* _SET OF TASKS_
1. In the ionization source description, where is the impact point of the laser pulses on the sample target located?
2. Please translate this sentence from the ionization source description into Spanish: "One end of the hollow emission needle provides a liquid intake and the other end provides an electrospray nozzle."

FIG. 2 is the structural schematic diagram of a laser desorption electrospray ionization source in accordance with some embodiments of the present invention.

FIG. 3 is the structural schematic diagram of a laser desorption electrospray ionization source in accordance with other embodiments of the present invention.

DETAILED DESCRIPTION OF THE INVENTION

Embodiments of the invention will now be described. It should be appreciated that such embodiments are provided by way of example to illustrate certain features and principles of the invention but that the invention hereof is not limited to the particular embodiments described.

Overview of Embodiments

Embodiments of the present invention are directed to a high efficiency laser desorption electrospray ionization source with high ionization probability of sample molecules and high detection sensitivity of the mass spectrometer.

In an example, embodiments are realized by the application of a laser desorption ESI source, which includes a hollow emission needle, an ion transfer tube, a sample platform on which a sample target is disposed, and a laser. One end of the hollow emission needle provides a liquid intake and the other end provides an electrospray nozzle. A first end of the ion transfer tube is opposite the nozzle of the hollow emission needle, while a second end is communicated with a vacuum chamber of the mass spectrometer. An ESI source supply apparatus is electrically connected between the mass spectrometer and the hollow emission needle. Laser pulses generated by the laser irradiate an analyte placed on the sample target. In an example, the impact point of laser pulses on the analyte is disposed behind the nozzle of the hollow emission needle. For instance, the impact point of the laser pulses on the sample target is located in front of the ion transfer tube but behind the Taylor cone formed by the hollow emission needle. Analyte molecules, which are evaporated by the laser pulses, flow in the inlet direction of the ion transfer tube, due to the negative voltage of the mass spectrometer, and gather at the Taylor cone field, thus achieving high polarization efficiency of sample molecules. Compared with the traditional laser desorption ESI source, the disclosed embodiments hereof overcome the deficiency that sample molecules cannot be aggregated in the Taylor cone field and thus avoid polarization by the high electric field.

* _DATA FOR ANALYSIS_
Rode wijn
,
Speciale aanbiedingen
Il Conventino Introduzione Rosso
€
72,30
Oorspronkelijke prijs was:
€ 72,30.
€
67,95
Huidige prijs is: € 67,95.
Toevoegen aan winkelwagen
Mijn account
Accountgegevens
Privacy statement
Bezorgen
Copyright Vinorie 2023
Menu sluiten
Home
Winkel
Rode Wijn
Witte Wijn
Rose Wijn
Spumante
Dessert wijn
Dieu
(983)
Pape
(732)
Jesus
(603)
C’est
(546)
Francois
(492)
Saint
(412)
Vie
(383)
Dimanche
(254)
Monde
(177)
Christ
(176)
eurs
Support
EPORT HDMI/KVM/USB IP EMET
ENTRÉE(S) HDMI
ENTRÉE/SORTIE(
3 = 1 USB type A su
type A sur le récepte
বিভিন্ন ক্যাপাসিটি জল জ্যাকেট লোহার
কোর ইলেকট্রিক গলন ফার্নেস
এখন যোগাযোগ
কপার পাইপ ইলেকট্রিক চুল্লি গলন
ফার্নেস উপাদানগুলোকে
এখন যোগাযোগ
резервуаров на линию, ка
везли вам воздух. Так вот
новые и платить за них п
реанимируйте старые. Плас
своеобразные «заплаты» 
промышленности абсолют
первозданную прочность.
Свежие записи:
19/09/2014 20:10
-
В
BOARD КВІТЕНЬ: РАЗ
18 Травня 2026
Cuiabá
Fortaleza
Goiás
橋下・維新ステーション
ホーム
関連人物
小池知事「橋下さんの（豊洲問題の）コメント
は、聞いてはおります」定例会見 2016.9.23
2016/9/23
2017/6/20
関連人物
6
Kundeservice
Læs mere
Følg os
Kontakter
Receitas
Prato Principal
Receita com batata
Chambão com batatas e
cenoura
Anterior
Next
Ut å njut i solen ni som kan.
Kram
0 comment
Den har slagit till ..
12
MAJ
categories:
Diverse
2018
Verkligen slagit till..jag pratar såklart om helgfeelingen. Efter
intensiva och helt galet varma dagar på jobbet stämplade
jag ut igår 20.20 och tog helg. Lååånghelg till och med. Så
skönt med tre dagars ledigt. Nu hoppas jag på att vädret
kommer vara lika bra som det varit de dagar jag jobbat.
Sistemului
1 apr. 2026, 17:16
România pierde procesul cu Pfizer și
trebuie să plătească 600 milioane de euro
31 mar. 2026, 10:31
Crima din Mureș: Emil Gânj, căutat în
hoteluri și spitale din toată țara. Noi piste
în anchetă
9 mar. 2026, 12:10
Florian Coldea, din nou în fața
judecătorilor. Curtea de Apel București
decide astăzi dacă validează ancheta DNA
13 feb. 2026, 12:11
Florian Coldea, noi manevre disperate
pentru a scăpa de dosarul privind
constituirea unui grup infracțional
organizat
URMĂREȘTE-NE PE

* _SOLUTION SET_
1. It is in front of the ion transfer tube but behind the Taylor cone formed by the hollow emission needle.

2. Un extremo de la aguja de emisión hueca proporciona una entrada de líquido y el otro extremo proporciona una boquilla de electropulverización.